Material to process>

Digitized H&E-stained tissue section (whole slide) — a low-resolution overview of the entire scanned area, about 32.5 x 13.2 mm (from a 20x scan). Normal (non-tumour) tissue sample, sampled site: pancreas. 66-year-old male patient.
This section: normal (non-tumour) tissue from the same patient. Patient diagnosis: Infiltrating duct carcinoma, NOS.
--
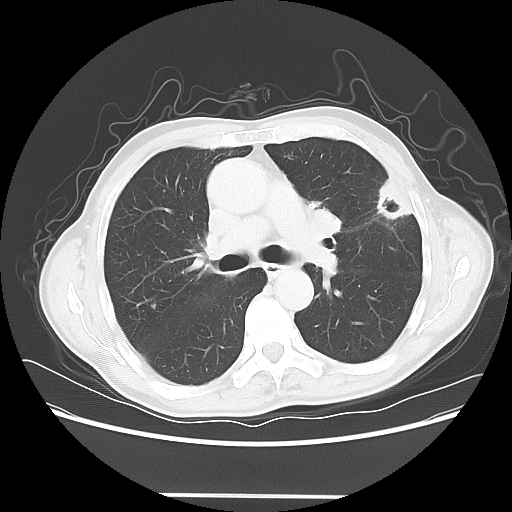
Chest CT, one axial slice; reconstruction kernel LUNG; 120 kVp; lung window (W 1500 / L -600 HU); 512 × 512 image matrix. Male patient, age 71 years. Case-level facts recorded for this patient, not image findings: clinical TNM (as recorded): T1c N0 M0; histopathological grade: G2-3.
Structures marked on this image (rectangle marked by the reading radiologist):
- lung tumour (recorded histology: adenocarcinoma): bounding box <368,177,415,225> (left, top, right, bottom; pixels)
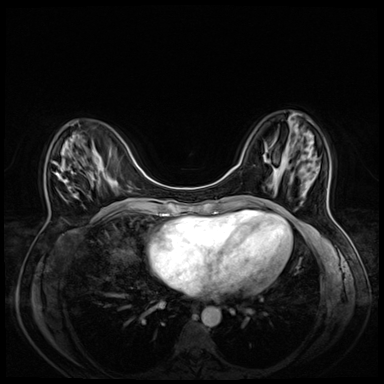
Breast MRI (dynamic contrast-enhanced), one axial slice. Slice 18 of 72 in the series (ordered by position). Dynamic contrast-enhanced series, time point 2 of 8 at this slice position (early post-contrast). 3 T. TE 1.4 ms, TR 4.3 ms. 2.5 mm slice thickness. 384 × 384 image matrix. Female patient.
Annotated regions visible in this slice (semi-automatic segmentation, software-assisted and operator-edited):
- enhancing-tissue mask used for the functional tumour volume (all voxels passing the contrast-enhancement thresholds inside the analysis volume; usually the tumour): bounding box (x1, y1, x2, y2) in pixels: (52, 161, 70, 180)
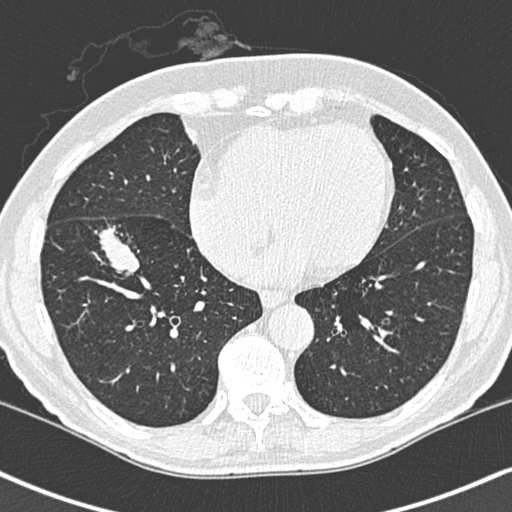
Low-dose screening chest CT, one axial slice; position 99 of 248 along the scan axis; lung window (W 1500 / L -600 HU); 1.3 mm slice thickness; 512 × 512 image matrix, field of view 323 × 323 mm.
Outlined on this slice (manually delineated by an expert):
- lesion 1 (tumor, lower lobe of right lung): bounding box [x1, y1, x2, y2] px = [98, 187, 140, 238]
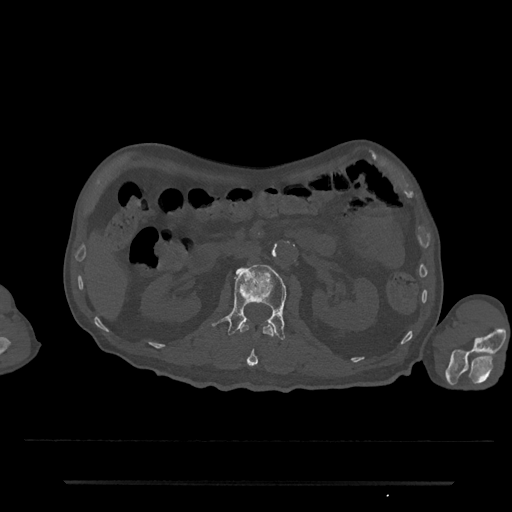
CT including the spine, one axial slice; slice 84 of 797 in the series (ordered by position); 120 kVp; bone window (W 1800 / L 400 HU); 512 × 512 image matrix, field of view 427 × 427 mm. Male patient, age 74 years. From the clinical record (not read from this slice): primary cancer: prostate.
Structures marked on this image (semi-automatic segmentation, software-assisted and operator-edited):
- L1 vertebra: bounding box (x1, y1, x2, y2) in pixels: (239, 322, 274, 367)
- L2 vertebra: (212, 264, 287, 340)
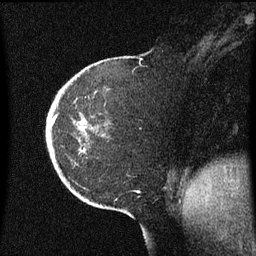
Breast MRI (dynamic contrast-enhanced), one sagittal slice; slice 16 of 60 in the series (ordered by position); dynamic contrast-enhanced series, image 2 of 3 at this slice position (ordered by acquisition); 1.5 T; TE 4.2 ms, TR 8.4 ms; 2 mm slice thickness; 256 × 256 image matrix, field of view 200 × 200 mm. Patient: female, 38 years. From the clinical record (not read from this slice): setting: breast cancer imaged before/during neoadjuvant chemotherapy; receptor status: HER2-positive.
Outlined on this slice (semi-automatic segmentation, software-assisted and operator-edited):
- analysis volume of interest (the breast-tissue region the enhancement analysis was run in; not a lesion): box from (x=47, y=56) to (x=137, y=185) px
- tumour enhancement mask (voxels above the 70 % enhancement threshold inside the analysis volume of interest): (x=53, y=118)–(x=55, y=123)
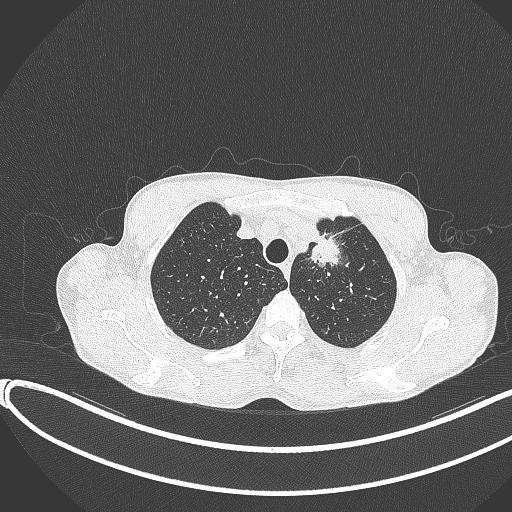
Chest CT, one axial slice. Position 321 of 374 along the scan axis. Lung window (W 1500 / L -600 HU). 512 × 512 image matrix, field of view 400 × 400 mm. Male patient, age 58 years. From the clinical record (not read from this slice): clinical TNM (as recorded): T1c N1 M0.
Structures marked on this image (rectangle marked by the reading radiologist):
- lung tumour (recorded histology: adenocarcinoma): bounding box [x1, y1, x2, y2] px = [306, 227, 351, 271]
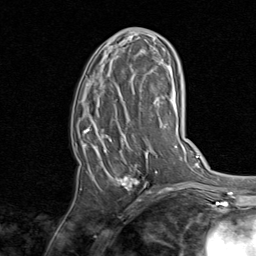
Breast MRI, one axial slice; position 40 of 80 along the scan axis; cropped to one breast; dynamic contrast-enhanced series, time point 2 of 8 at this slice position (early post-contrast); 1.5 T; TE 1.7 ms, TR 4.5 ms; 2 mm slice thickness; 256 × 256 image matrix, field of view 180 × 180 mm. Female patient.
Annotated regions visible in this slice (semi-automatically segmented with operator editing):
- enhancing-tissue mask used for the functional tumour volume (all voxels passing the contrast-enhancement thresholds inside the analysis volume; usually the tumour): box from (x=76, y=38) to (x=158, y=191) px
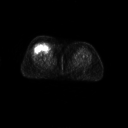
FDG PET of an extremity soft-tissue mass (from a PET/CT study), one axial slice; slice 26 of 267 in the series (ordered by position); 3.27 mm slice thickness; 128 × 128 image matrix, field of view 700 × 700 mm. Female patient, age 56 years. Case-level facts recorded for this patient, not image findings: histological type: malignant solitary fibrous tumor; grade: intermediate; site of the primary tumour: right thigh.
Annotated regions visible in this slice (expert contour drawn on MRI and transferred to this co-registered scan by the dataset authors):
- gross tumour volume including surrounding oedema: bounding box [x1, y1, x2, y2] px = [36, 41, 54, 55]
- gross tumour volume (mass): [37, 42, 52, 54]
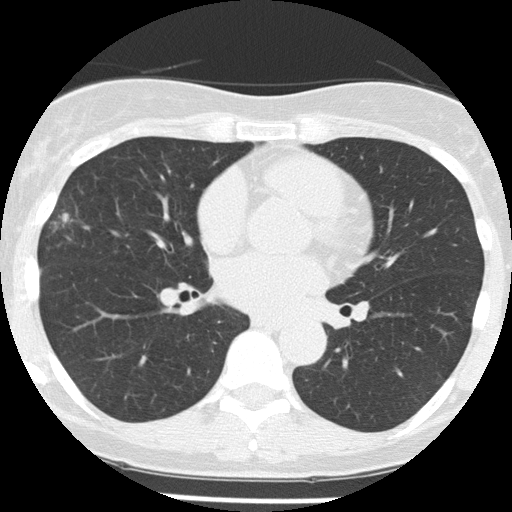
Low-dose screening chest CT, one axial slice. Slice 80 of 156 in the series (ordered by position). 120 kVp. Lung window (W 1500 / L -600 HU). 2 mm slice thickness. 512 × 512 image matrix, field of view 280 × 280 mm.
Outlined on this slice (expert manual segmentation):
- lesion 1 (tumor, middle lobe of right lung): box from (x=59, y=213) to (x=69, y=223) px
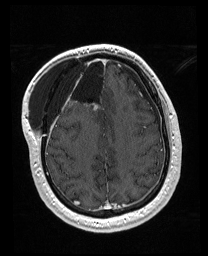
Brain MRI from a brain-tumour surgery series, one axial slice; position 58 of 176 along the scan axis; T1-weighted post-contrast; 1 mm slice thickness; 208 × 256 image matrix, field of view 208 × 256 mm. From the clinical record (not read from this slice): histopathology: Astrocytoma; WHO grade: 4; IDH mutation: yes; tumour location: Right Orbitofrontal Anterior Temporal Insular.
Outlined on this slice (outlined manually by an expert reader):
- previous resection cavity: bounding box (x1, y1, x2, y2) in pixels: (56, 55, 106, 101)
--
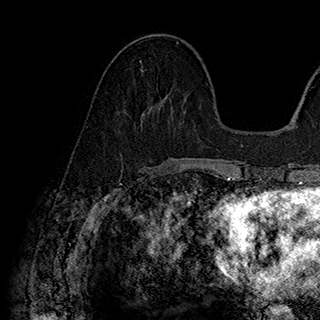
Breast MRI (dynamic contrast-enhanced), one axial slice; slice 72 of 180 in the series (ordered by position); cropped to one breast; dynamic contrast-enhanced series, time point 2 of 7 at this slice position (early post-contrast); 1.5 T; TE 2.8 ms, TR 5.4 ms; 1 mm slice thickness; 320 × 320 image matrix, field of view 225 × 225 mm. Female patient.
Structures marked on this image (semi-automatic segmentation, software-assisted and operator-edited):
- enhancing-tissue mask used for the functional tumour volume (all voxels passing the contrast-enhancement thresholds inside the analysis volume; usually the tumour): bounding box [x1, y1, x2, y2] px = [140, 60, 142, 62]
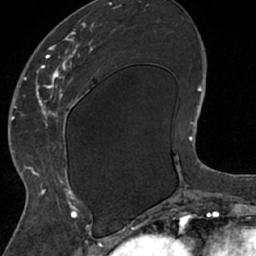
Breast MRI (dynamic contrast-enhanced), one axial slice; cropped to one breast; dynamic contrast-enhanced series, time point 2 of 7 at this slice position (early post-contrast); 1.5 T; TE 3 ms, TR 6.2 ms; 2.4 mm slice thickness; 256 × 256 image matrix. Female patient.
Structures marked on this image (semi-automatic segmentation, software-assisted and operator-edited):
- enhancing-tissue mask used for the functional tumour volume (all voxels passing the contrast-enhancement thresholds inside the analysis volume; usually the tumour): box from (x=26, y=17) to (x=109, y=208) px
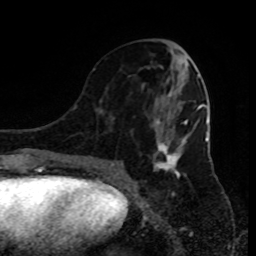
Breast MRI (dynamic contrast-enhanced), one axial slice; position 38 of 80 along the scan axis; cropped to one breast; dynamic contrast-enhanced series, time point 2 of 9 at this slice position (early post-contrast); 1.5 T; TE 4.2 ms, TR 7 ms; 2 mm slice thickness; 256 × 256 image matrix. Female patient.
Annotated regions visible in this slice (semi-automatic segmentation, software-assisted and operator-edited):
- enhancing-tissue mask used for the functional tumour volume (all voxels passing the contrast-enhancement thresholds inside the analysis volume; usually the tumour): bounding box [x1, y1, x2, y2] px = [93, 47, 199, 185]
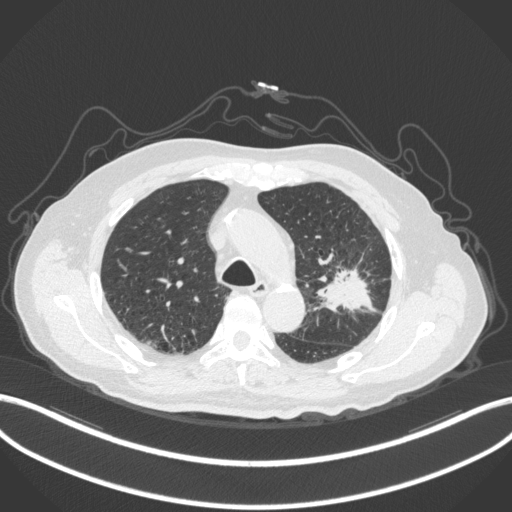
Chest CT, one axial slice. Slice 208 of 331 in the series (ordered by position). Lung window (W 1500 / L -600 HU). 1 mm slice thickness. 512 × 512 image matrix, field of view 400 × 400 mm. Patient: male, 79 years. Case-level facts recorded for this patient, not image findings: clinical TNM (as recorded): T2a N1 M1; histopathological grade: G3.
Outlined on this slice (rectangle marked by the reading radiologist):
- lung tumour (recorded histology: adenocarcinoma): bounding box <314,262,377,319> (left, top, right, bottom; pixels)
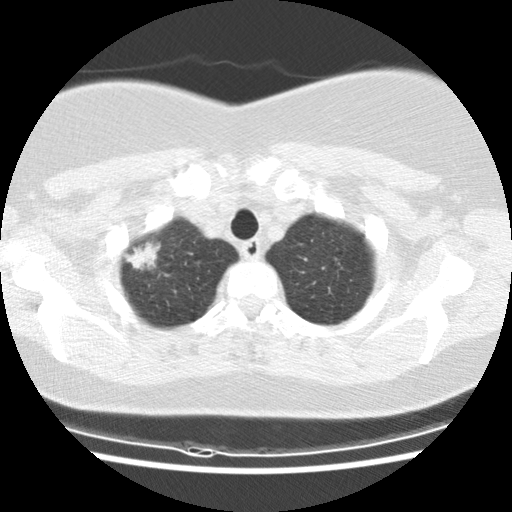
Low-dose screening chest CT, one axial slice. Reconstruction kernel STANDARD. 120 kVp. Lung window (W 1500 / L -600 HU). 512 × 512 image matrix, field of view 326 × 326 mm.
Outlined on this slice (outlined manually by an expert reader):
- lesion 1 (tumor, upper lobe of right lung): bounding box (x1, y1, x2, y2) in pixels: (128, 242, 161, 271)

Your goal> Reproduce every line from the entries that holds the word "grade".

Response for this exercise>
Chest CT, one axial slice; reconstruction kernel LUNG; 120 kVp; lung window (W 1500 / L -600 HU); 512 × 512 image matrix. Male patient, age 71 years. Case-level facts recorded for this patient, not image findings: clinical TNM (as recorded): T1c N0 M0; histopathological grade: G2-3.
FDG PET of an extremity soft-tissue mass (from a PET/CT study), one axial slice; slice 26 of 267 in the series (ordered by position); 3.27 mm slice thickness; 128 × 128 image matrix, field of view 700 × 700 mm. Female patient, age 56 years. Case-level facts recorded for this patient, not image findings: histological type: malignant solitary fibrous tumor; grade: intermediate; site of the primary tumour: right thigh.
Brain MRI from a brain-tumour surgery series, one axial slice; position 58 of 176 along the scan axis; T1-weighted post-contrast; 1 mm slice thickness; 208 × 256 image matrix, field of view 208 × 256 mm. From the clinical record (not read from this slice): histopathology: Astrocytoma; WHO grade: 4; IDH mutation: yes; tumour location: Right Orbitofrontal Anterior Temporal Insular.
Chest CT, one axial slice. Slice 208 of 331 in the series (ordered by position). Lung window (W 1500 / L -600 HU). 1 mm slice thickness. 512 × 512 image matrix, field of view 400 × 400 mm. Patient: male, 79 years. Case-level facts recorded for this patient, not image findings: clinical TNM (as recorded): T2a N1 M1; histopathological grade: G3.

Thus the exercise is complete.